If America goes broke then they won’t be able to prop up ‘Israel and the Egyptian military’ he argued, and ‘the Middle East process might proceed faster.’ Warming to his theme he stated, ‘My sense is that the global financial crisis, which shrank Western aid to Africa in the past two years, partly explains the good performance of many African countries today.’

Mr Onyango-Obbo’s conclusion was thus: ‘Both the US and Africa, then, need America to default on its debt’.

Well aside from the fact that the US actually spends more per head on healthcare than just about any nation on earth, and the passing thought that an inward looking US hasn’t always been seen as a good idea, think isolationism and the Second World War etc, Mr Onyango-Obbo’s arguments and conclusion could be challenged on other grounds.

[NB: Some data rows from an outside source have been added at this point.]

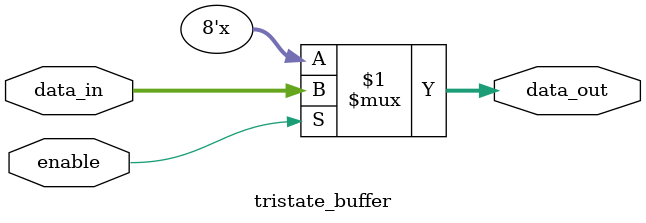
<source format=v>
module tristate_buffer (
    input [width-1: 0] data_in,
    input enable,
    output [width-1: 0] data_out
);
    parameter width = 8;

    assign data_out = enable ? data_in : {width{1'bz}};
endmodule

</source>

A defaulting ‘broke’ US would be a disaster for Kenya (and just about every other country in the world too). Kenya holds US dollar assets as part of our foreign reserves and investments. Should the US default the payment of dollar-denominated debts would be affected. A reduction in demand in the US economy, which would surely follow from default, would hit jobs and reduce remittances from the Kenyan diaspora. A devalued dollar, again as a consequence of default, would hit export markets worldwide, including Kenya’s. And a downgraded US credit rating would see interest rates surging globally and increase Kenya’s borrowing costs.

There are one or two other little points worth considering. Over half the diaspora remittances to Kenya last year, some Sh367 billion, came from the US, 117,000 US tourists made the trip to our fair land, direct foreign investment from the US grew by 16 per cent to Sh19.5million in 2008, and Kenya exports Sh22 billion of goods and services to the US every year.

In short: US default equals worldwide recession and Kenya in deep economic trouble.

As we all now know, the US didn’t default on its debt last Tuesday. It might be argued that raising the US debt limit, i.e., borrowing more, and cutting state spending, i.e., further reducing demand, isn’t the best solution, but Mr Charles Onyango-Obbo and others who blithely argue that a broke US might be good for us should realise that the economic earthquake that would be a defaulting US could unleash a worldwide economic tsunami that would swamp us all.